We All Know ‘Keepsake’ Ultrasounds Are Dumb, But The FDA Says They May Be Dangerous Too
You may have heard of “keepsake” ultrasound facilities- the ones that allow you to have a whole party of friends and family come to see your little one while he or she is still inside of you. These facilities have become quite popular in recent years as has the trend of “prenatal portraits”, a phrase that makes vomit chunks come up. What in the world happened to just waiting until a baby is born? Are we really here as a society? Where we can’t wait another four or five months to start shoving a camera in our baby’s face? As you can see, I already think these things are stupid so I got a bit of smug satisfaction seeing that the FDA agrees. From Huffington Post:
This week, the group issued a revised consumer update discouraging the use of fetal ultrasounds and heartbeat monitors to create “keepsake images” and videos, emphasizing that ultrasounds should be performed only when there is a medical need — and under the supervision of appropriately trained medical professionals.
“Although there is a lack of evidence of any harm due to ultrasound imaging and heartbeat monitors, prudent use of these devices by trained health care providers is important,” Shahram Vaezy, an FDA biomedical engineer, said in the update. “Ultrasound can heat tissues slightly, and in some cases, it can also produce very small bubbles (cavitation) in some tissues.”

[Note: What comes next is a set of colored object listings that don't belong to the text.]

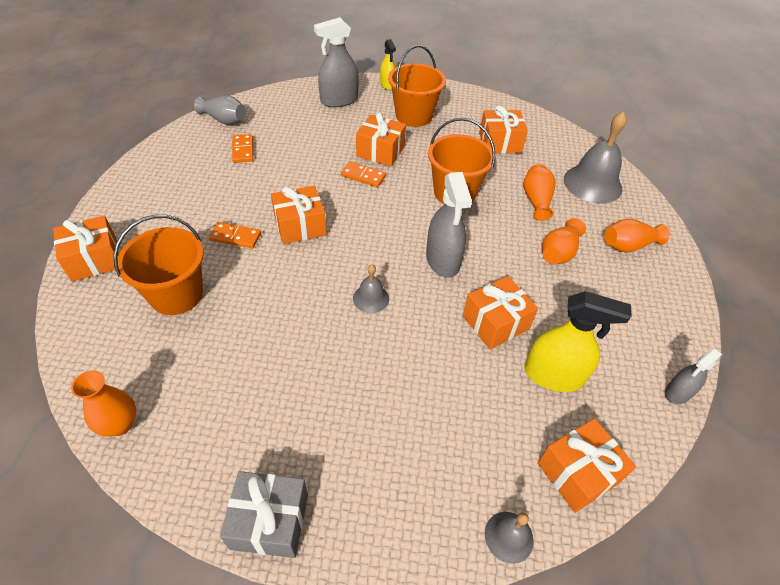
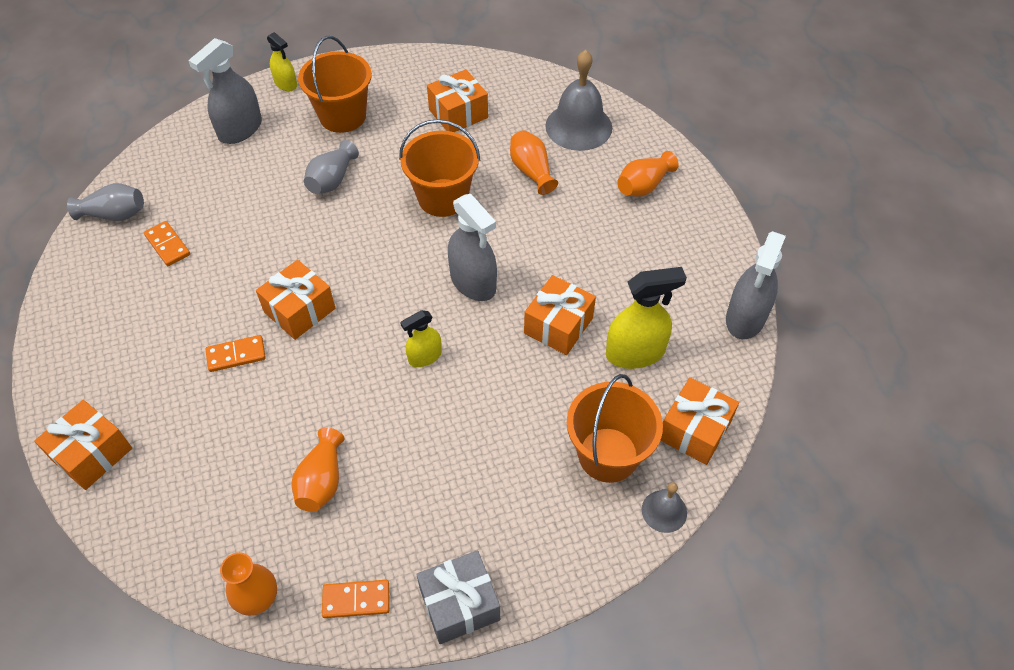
camera: 25 degrees left, 5 degrees up
(176, 294) = (217, 448): orange bucket -> orange bucket (608, 455)
(363, 176) = (331, 219): orange domino -> orange domino (356, 600)
(371, 298) = (425, 356): grey bell -> yellow spray bottle
(380, 151) = (332, 180): orange gift -> grey vase
(558, 252) = (582, 223): orange vase -> orange vase (322, 481)
(678, 392) = (745, 318): grey spray bottle -> grey spray bottle, size x1.71

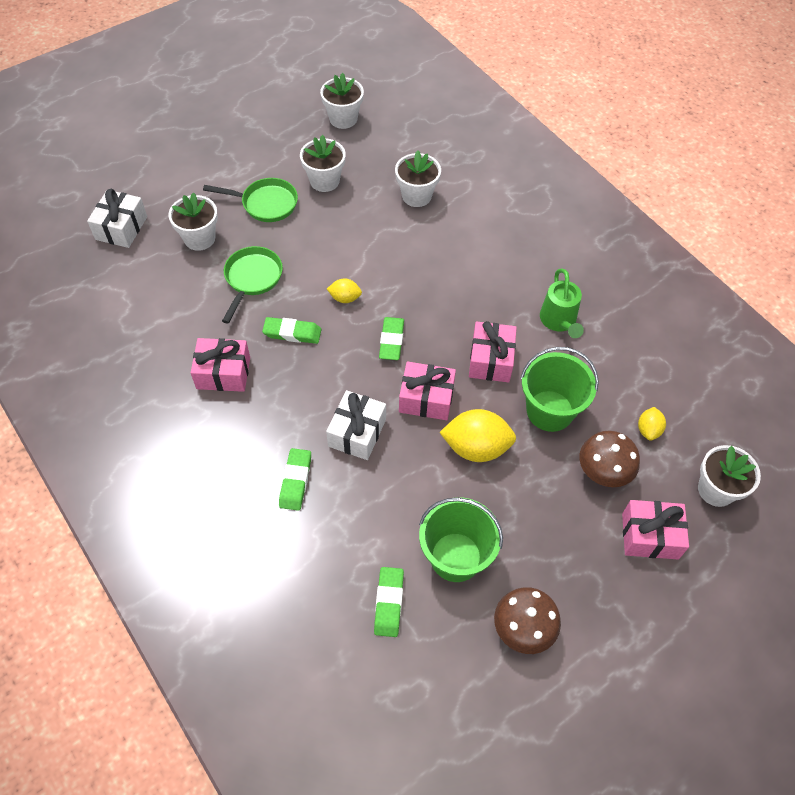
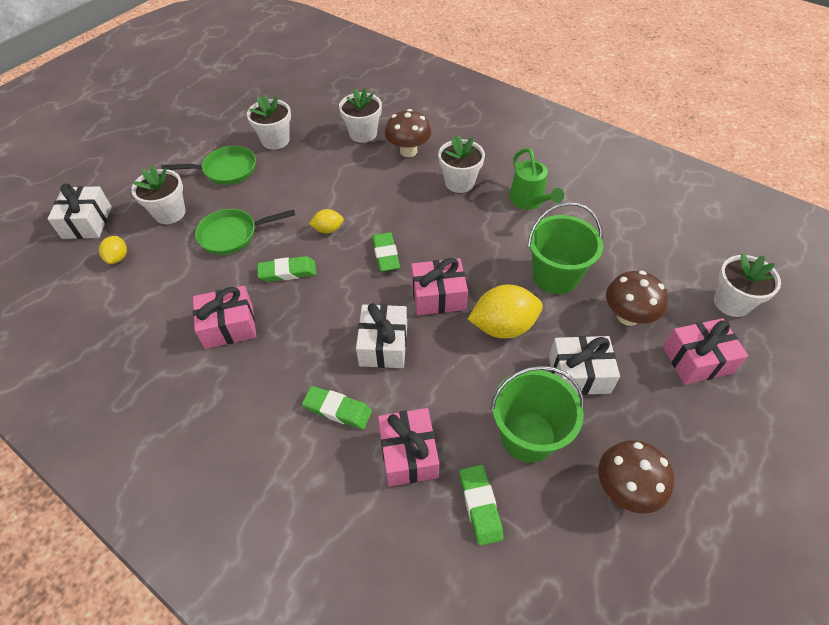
camera: 15 degrees left, 5 degrees down
(252, 279) = (232, 235): green pan -> green pan turned 105 degrees counterclockwise
(295, 481) = (337, 409): green eraser -> green eraser turned 60 degrees counterclockwise
(343, 119) = (276, 91): white flower pot -> white flower pot (459, 182)
(456, 229) = (408, 151): none -> brown mushroom
(490, 360) = (483, 247): pink gift -> pink gift (408, 454)
(528, 515) = (579, 374): none -> white gift
(648, 430) = (648, 268): yellow lemon -> yellow lemon (118, 258)

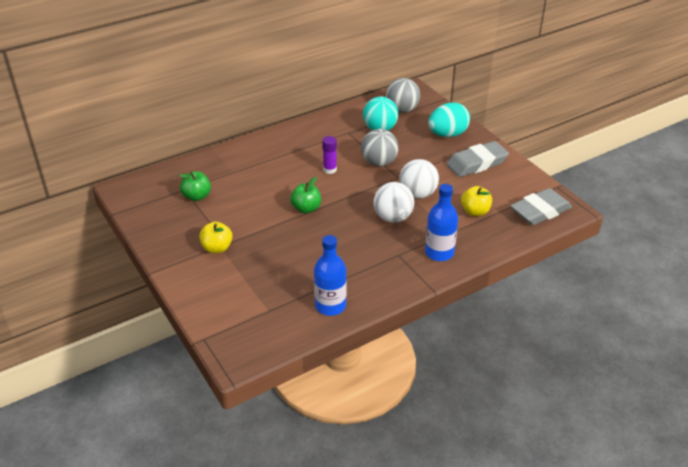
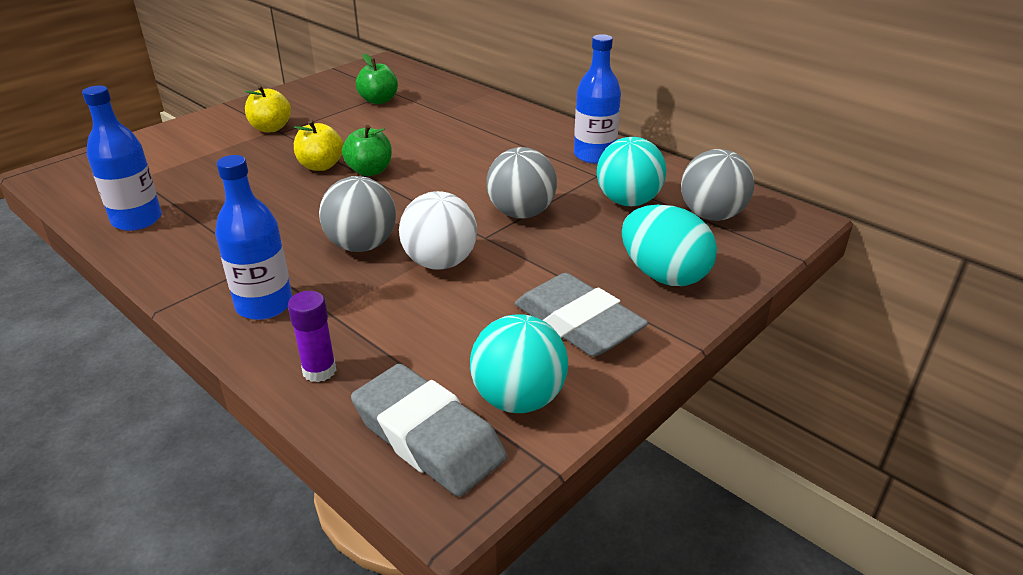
camera: 75 degrees right, 5 degrees down
(325, 128) = (594, 155): none -> blue bottle
(330, 169) = (479, 175): purple glue stick -> purple glue stick (319, 371)
(393, 218) = (362, 246): white ball -> grey ball
(475, 211) = (402, 336): yellow apple -> yellow apple (320, 166)
(522, 186) = (518, 399): none -> turquoise ball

BOOM! There you go. No one needs small bubbles in the tissue, right? Ok, I will admit- this doesn’t sound all that dangerous and I’m sure one extra ultrasound is not going to cause most pregnant women any problems. My concerns health-wise center more around the fact that it might not be a trained medical professional conducting the ultrasound. And what if you see something on the screen that doesn’t look quite right on a Saturday afternoon whilst surrounded by friends and family? That sounds pretty stressful to me. I am also of the school of thought that we are all in the habit of getting everything immediately. We wait for nothing in most areas of our increasingly digital lives and I guess peeping on our gestating fetuses is no exception. I suppose there is little harm in it but the idea of a couple inviting several people to come have a look at the mother’s innards in real time is just a bit weird to me. I am also one who would never consider posting an ultrasound photo on Facebook so I take my opinion with a grain of salt. I tend to err on the side of privacy and that some things should still be sacred.
That said, the FDA is not the only organization discouraging these ultrasounds for funsies:
The American Institute of Ultrasound In Medicine, for example, acknowledged what it sees as growing pressure from patients for ultrasounds in order to boost bonding and provide reassurance, and called for “responsible” use of diagnostic fetal imaging by trained professionals — a statement endorsed by the American College of Obstetricians and Gynecologists.
Does it really help a parent “bond” to see a blurry image of their not-totally-gestated alien baby on the screen? Or is it just another gimmick sold to pregnant women to get them to spend money? Another artificial “milestone” for them to obsess over, like stupid gender reveal parties. I knew a woman at my previous job who agonized over getting one of these recreational ultrasounds and ended up driving to a facility over two hours away at only 17 weeks pregnant because she didn’t want to wait another two weeks to find out the gender at her anatomy scan. She spent a few hundred dollars only to find that the tech could not discern the gender due to the baby’s position. Sounds like a prudent decision, right?
In short, obviously, you do you. If you think you need to spend a few hundred bucks to see your baby on the screen for an extra 30 minutes, then go for it- it’s a free country. But having two major medical organizations even bothering to mention this in a cautionary fashion would make me think twice. Trust me, you will see your baby plenty enough once they are born. Keep the mystery alive a little longer.